## Work instructions
Reproduce the lines from the one holding "Inspect the cyan" to the end of the entries. Include both ends and change nothing.

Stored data
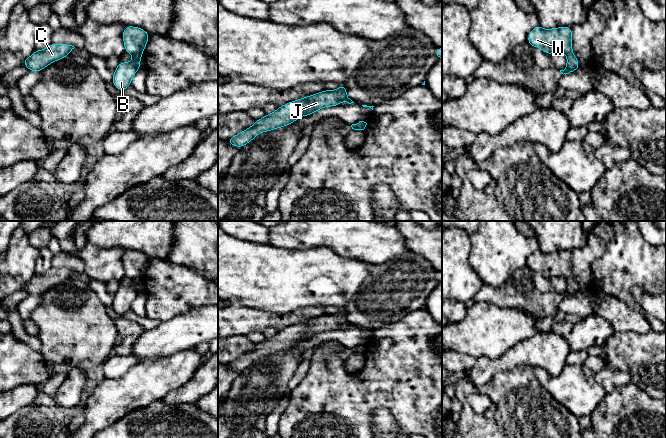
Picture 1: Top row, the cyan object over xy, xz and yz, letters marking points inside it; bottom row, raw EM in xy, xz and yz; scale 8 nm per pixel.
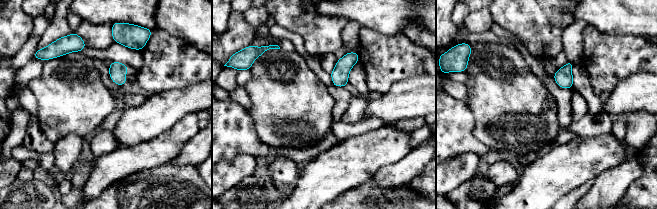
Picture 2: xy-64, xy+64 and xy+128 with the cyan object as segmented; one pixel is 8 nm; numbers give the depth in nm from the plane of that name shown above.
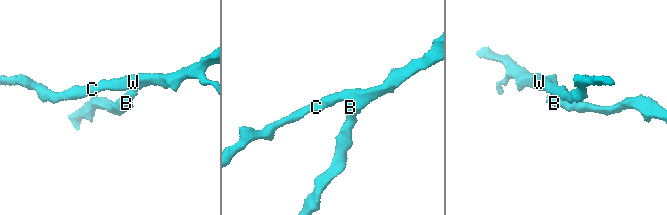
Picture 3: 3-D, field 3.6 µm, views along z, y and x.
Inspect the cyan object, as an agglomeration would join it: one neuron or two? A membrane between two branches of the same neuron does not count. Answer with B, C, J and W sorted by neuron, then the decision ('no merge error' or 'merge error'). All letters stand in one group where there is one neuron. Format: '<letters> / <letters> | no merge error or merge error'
B / C J W | merge error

## Solution for this exercise
Inspect the cyan object, as an agglomeration would join it: one neuron or two? A membrane between two branches of the same neuron does not count. Answer with B, C, J and W sorted by neuron, then the decision ('no merge error' or 'merge error'). All letters stand in one group where there is one neuron. Format: '<letters> / <letters> | no merge error or merge error'
B / C J W | merge error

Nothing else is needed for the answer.